» Description of the task
Although the records include pictures, the copy should not; write out exactly the lines from the first through the line with "personally attacked by".

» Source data
* * * *

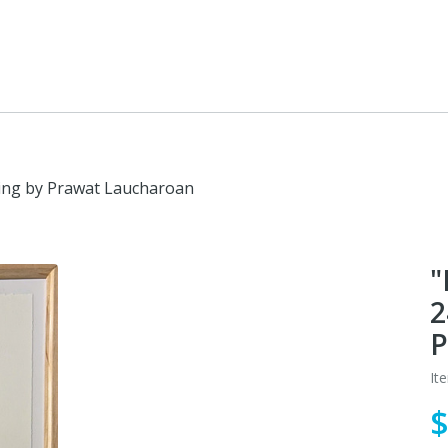
ving by Prawat Laucharoan
"
2
P
It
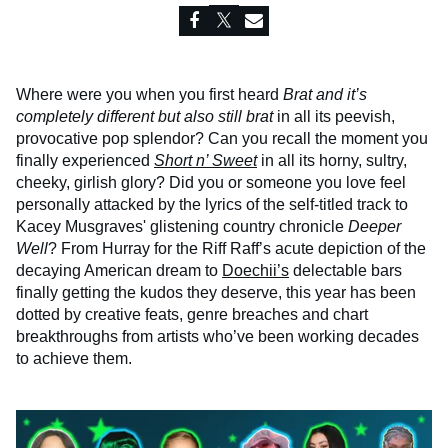
Where were you when you first heard
Brat and it’s
completely different but also still brat
in all its peevish,
provocative pop splendor? Can you recall the moment you
finally experienced
Short n’ Sweet
in all its horny, sultry,
cheeky, girlish glory? Did you or someone you love feel
personally attacked by the lyrics of the self-titled track to
Kacey Musgraves' glistening country chronicle
Deeper
Well
? From Hurray for the Riff Raff’s acute depiction of the
decaying American dream to
Doechii’s
delectable bars
finally getting the kudos they deserve, this year has been
dotted by creative feats, genre breaches and chart
breakthroughs from artists who’ve been working decades
to achieve them.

* * * *

» Task result
ving by Prawat Laucharoan
"
2
P
It
Where were you when you first heard
Brat and it’s
completely different but also still brat
in all its peevish,
provocative pop splendor? Can you recall the moment you
finally experienced
Short n’ Sweet
in all its horny, sultry,
cheeky, girlish glory? Did you or someone you love feel
personally attacked by the lyrics of the self-titled track to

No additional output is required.